You should be scared, too.
For what happened in Virginia was not a policy mandate of any sort. It was not the vindication of a movement or a colossal shift in American values.
More than anything, it was a lesson in the power of the politically active. A cautionary tale of how the future can be altered by a relatively small group of committed voters.
This is not meant to disparage professor and tea party candidate David Brat, but he beat Cantor by getting roughly 36,000 of 65,000 votes cast on Tuesday. That's 36,000 people in a district with nearly 500,000 registered voters.
To further put that in perspective, more than 220,000 Virginians voted for Cantor in that same district in a general election about 19 months ago.
A relatively popular, and undoubtedly powerful, politician was just toppled by a tiny group of motivated voters because the majority of adults in that district were too busy, lazy or disinterested to grab a ballot.
You might want to think about that as political yard signs start popping up in your neighborhood in the coming weeks.
For elections are not only determined by the trustworthiness, policies and resumes of candidates, but also by their ability to get you to the polls.
In other words, do you trust your bank manager to choose our next governor? Do you trust your pool guy on the medical marijuana amendment? Do you trust your newspaper columnist on any decision of importance?
Turnout for the special congressional election in Pinellas County in March was less than 40 percent of registered voters. And that was a big step up from Pinellas municipal elections in November that got about 31 percent of eligible voters out of their seats.
This has nothing to do with the merits of Brat vs. Cantor or David Jolly vs. Alex Sink or Rick Kriseman vs. Bill Foster. It has everything to do with electing the candidate who best represents an area, as opposed to a candidate best able to rally the troops.
I'm just cynical enough to believe Las Vegas billionaire Sheldon Adelson's sudden interest in the Amendment 2/medical marijuana campaign in Florida has more to do with energizing the conservative base than worrying about cannabis oils. And I'm sure plenty of people would say the same of lawyer John Morgan and his hefty bankrolling of the pro-marijuana campaign.
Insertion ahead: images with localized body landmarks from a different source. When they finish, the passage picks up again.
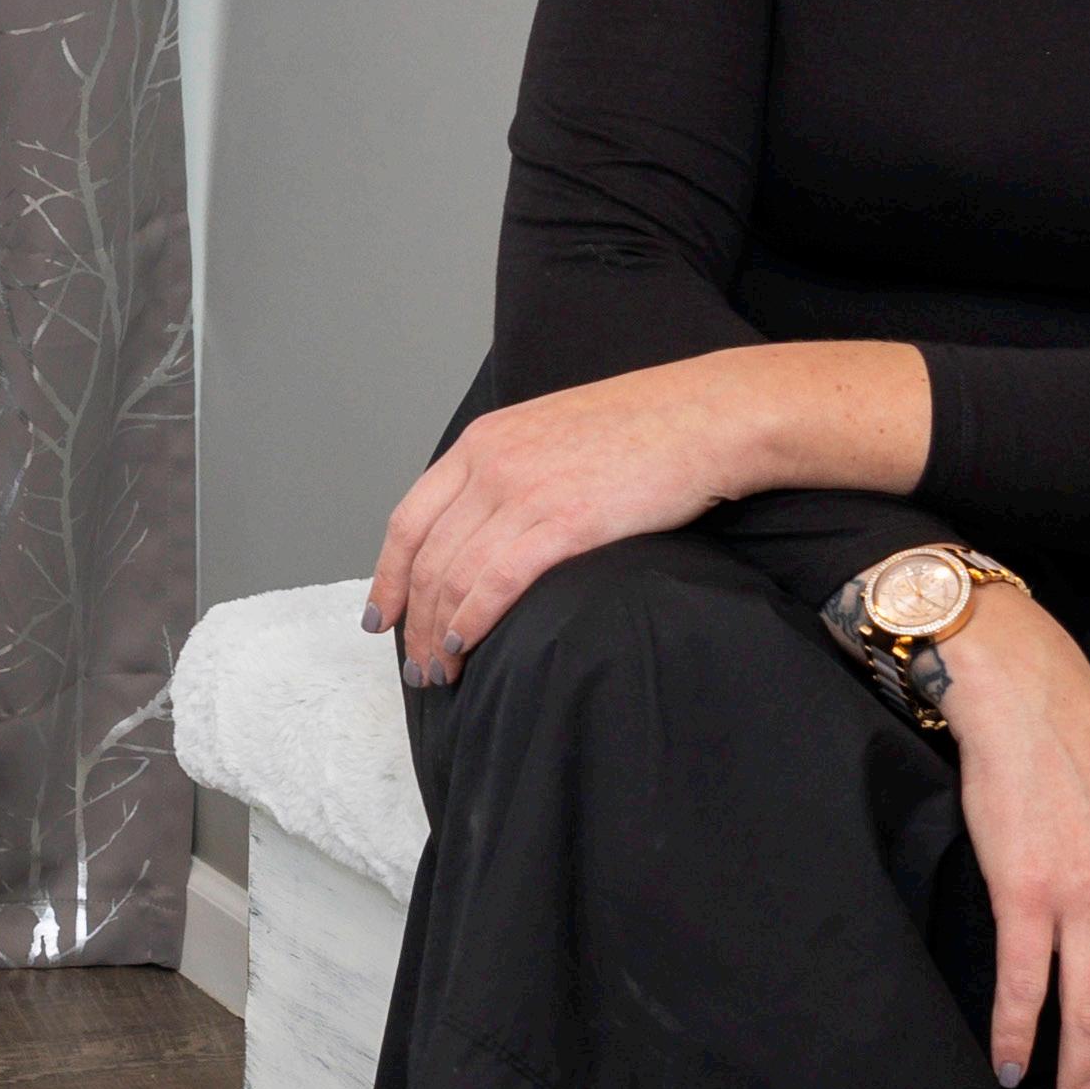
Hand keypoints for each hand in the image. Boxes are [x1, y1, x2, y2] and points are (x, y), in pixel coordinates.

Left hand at [366, 360, 783, 683]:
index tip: (381, 616)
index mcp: (484, 440)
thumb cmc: (646, 428)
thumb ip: (513, 470)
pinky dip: (472, 623)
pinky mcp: (565, 523)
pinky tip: (467, 648)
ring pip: (454, 578)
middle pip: (427, 559)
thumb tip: (489, 527)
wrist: (708, 415)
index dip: (388, 576)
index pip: (410, 519)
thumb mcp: (554, 431)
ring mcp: (525, 492)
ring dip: (439, 635)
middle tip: (416, 666)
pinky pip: (496, 585)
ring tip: (441, 673)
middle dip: (413, 622)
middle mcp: (492, 464)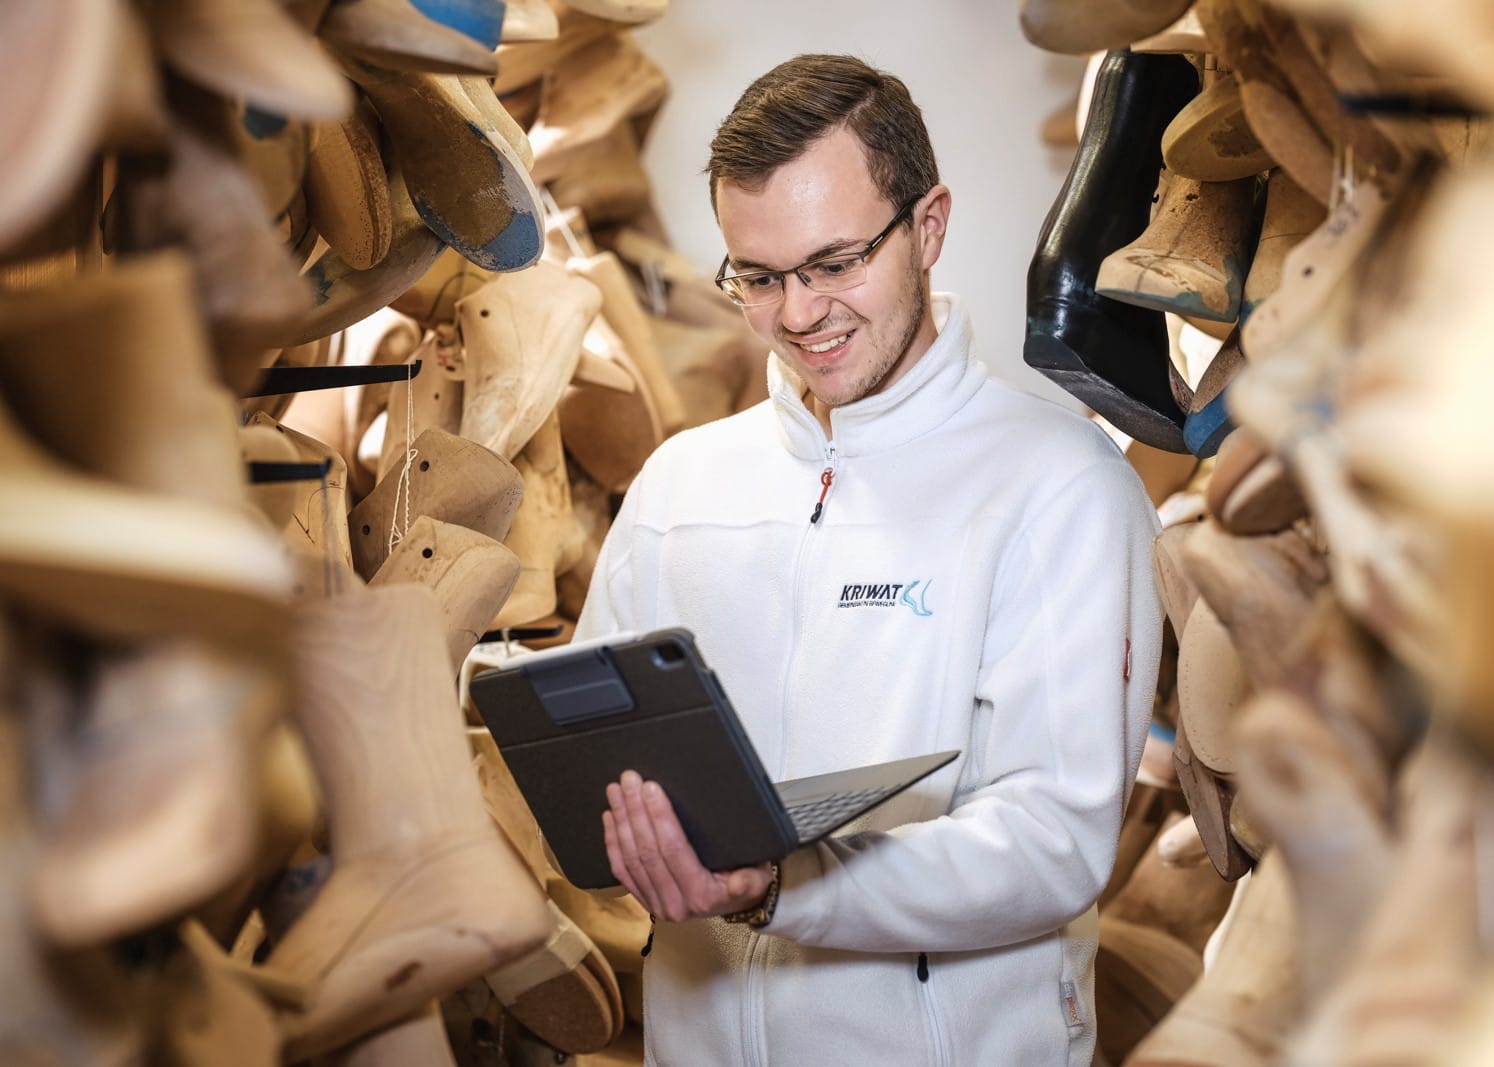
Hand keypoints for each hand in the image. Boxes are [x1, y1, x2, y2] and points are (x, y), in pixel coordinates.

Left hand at [603, 770, 774, 921]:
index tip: (650, 789)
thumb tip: (739, 882)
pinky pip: (622, 870)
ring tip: (616, 792)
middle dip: (636, 811)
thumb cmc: (745, 880)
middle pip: (648, 851)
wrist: (736, 902)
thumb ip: (750, 880)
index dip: (659, 817)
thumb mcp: (757, 877)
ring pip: (631, 858)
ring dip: (621, 821)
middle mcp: (675, 904)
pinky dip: (613, 841)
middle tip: (630, 782)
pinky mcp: (644, 900)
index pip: (673, 850)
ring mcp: (656, 904)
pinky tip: (610, 817)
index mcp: (702, 896)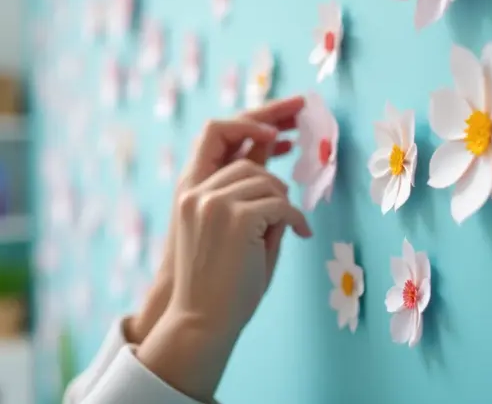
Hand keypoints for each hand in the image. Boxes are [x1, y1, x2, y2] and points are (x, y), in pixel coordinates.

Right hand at [137, 159, 311, 400]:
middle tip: (289, 211)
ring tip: (293, 225)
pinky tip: (302, 233)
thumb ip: (250, 211)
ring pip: (267, 184)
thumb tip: (281, 191)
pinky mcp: (240, 219)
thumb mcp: (228, 238)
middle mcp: (198, 195)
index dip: (261, 180)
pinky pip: (280, 206)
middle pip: (250, 169)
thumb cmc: (216, 288)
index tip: (278, 200)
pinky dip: (296, 217)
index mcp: (189, 199)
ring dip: (284, 203)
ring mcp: (217, 205)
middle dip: (274, 186)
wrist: (201, 322)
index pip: (232, 169)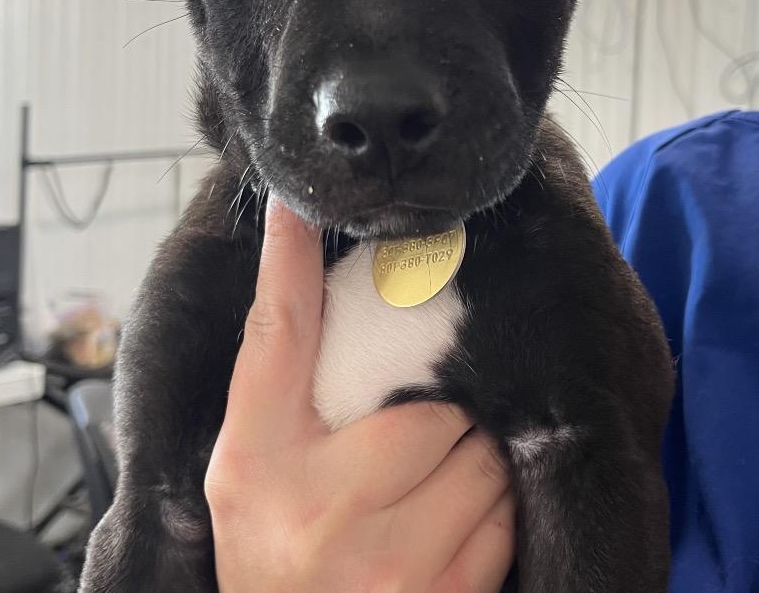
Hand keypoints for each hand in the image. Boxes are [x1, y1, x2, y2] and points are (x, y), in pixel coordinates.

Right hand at [205, 201, 515, 591]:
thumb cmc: (276, 549)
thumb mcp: (256, 472)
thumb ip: (287, 395)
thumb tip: (319, 282)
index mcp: (254, 460)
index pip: (276, 336)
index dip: (285, 260)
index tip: (295, 202)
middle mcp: (311, 509)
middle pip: (428, 409)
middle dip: (441, 419)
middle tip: (418, 443)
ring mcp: (378, 564)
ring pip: (481, 460)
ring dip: (477, 463)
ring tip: (433, 490)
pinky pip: (504, 519)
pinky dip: (495, 515)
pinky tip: (452, 533)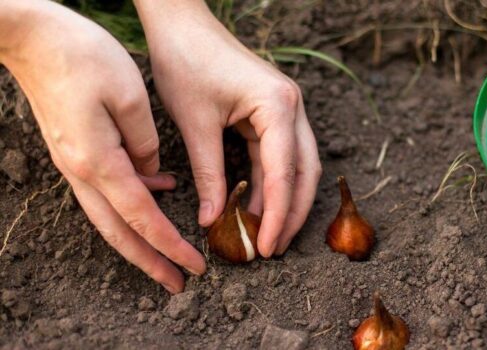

I bring all of this up merely to remind you that the direction of this state will be decided sooner than you realize. The deadline to register for the Democratic primary for the governor's race is 46 days away. To be eligible to vote in the general election, you have less than four months to register. Early voting begins in mid October.
You may like Rick Scott over Charlie Crist. You may like Lucas Overby over Jolly. You may like a potted plant over Pam Bondi. That is your right. It is your opinion and your choice.
But it is also your responsibility to make sure your voice is heard.